Writing my literature review just did not go well lately. I am caught in this annoying phase in which things are not yet fully ‘together’. When the structure does not really flow and sentences still circle the issue rather than expressing it.
To make this feel less of a wasted day I turned to this reflection. Even though I am fully aware that it is important to ground my research in the literature to ensure that I do not follow a whim, I also find it easy to lose myself in the literature. Lose what drove me towards this project and what will hopefully drive me through.

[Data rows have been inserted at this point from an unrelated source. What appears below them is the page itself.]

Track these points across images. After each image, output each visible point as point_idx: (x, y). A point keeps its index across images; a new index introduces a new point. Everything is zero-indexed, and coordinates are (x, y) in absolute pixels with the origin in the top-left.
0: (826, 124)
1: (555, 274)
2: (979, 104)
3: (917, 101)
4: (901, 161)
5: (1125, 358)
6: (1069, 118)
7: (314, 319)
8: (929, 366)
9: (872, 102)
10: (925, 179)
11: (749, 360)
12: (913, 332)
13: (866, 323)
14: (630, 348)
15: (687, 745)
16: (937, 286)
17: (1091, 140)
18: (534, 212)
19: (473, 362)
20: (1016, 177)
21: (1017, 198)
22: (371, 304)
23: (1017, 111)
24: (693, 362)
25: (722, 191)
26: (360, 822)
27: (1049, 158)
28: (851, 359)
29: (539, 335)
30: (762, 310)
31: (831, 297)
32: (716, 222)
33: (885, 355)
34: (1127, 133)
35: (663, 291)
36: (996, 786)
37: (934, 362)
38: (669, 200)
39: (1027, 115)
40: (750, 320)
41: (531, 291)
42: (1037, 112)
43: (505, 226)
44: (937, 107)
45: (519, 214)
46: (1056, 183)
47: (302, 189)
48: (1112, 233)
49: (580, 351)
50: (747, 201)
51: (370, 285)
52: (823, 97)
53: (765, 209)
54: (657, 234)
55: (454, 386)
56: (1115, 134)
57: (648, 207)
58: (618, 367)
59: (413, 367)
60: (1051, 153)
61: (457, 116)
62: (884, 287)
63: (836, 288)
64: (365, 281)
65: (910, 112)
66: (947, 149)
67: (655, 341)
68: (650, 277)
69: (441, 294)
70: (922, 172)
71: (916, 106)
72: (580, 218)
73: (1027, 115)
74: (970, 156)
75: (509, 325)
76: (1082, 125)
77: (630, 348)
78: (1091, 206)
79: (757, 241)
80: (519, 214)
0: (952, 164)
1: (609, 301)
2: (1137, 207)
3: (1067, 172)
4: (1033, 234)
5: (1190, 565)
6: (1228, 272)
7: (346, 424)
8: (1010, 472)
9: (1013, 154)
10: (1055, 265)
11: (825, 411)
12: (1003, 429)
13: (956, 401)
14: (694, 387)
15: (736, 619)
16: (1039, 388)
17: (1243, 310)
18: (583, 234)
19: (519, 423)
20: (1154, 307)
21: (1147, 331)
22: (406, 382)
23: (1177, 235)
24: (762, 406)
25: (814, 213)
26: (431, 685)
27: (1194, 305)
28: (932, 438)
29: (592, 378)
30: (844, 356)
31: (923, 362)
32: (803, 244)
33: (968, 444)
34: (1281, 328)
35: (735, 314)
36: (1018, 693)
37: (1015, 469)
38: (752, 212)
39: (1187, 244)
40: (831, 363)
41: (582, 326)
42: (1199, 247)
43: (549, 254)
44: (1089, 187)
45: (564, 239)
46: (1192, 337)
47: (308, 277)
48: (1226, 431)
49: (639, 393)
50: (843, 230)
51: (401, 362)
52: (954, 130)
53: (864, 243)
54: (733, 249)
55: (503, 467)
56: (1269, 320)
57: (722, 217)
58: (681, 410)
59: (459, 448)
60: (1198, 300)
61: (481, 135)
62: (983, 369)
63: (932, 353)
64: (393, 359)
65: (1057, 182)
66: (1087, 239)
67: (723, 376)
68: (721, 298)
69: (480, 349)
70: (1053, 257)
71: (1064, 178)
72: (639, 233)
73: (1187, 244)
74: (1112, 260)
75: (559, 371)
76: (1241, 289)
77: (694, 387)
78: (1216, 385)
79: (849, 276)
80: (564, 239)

One thing I find really important is that this project and the first turns it took are motivated by anger. Anger about the derisive language with which people with dementia are addressed, the passiveness and lack of agency that is attributed and the resulting products, many of which I find dehumanising. Dementia is considered as a static thing in many of these projects, affecting people who have either come fully to terms with the diagnosis or who are too far gone to understand. With earlier diagnosis, more awareness and from my own family history there is a third state. A state of ‘becoming’ a person with dementia. Negotiating what this means. With oneself. With others.
Technology that could be useful in this area needs to be very different from what is available today. It needs to be exploratory, ambivalent, conflicing and disruptive. Following from my MA project I am interested in the role technology can play in this negotiation. Something that I have not seen yet, but something that I find exciting as a tool to charter new waters, learn and understand.
Because I am coming from a point of anger and the view that things are going wrong at the moment, I find it hard to accept this project as a ‘nice little’ design exercise. I do not want to play it safe, I want to disrupt, confront and pose questions rather than answering them.
I got very angry about the projects that I consider unethical, especially in regards to privacy and the way that others address people living with dementia as passive. From my literature review I have come to accept this as my values, which are shared by some, but not by others.There is no right or wrong answer, but it looks like everyone needs to find an individual solution. Current technologies in my opinion do not support this, for two reasons. Firstly they are not very adaptive, giving little choice of how to interact with each other through them. Secondly they become invisible, hiding away in the background. Even though this reduces stigma and might be supportive it takes away contol and possibly gives way to coercive methods.
Understanding how much I oppose these technologies and reading how people using them have actually been allright with them, has been a real eye-opener to me as it has shown how easy it is for designers and developers to impress their own values onto technology. Which is why I argue towards technologies that are ‘hackable’, technologies that can at least be adjusted at best made by the people who will use them. I am slightly vary at this point of participatory design projects that lead to single use devices. Even though I understand how emancipatory they can be for everyone involved, they often set out to answer questions, close down the discussion rather than opening it up.
So, 500 words on why I am angry. Where do I go from here? This little execise has shown me two things: Firstly I am really interested in the role technology can play within communication. Computer-Human Interaction as interactions between humans via computers. About dementia, about technology, with people concerned, with the general public. I need to break down who I want to reach to narrow down my project at this stage.
Secondly I consider technology in dementia care as too prescriptive. Something I would not like to be used on myself. I want to explore ways of opening up technologies in a way that people can use them in the way they want.
I am still unsure whether I have to focus on one of those areas or if there is a question that links the two of them. It has become clear to me though during writing this that I want to use design methods to explore the topic: design fiction and speculative design as well as design prototypes as tools for exploration.
Another important point is that monitoring technologies in dementia care are an example for me, not the topic. It is an interesting area to venture in as the conflicts are researched and worked out, but the role of technology within it is still debated. And this is my point of interest: the role of technology. I do not want to create better products in dementia care, but I want to enhance the way current trends in technology shape our behaviour, particularly in regards to communication.
I think that a study of this kind, that explores monitoring technologies and its future implications gives interesting insights into other technologies, opens a discourse more generally about Smart Houses and the Internet of Things. It will give insights into the role of the user within these systems and how they might form our behaviour. Towards the technology and each other.
Elements of my question:
- What role does technology play in communication about values in dementia care?
- Can design methods open up the discussion about individual values and preferences?
- Can alternative technologies open up the discussion how we will engage with health care in future?
- Can design prototypes help us to understand how to design for a user with changing needs?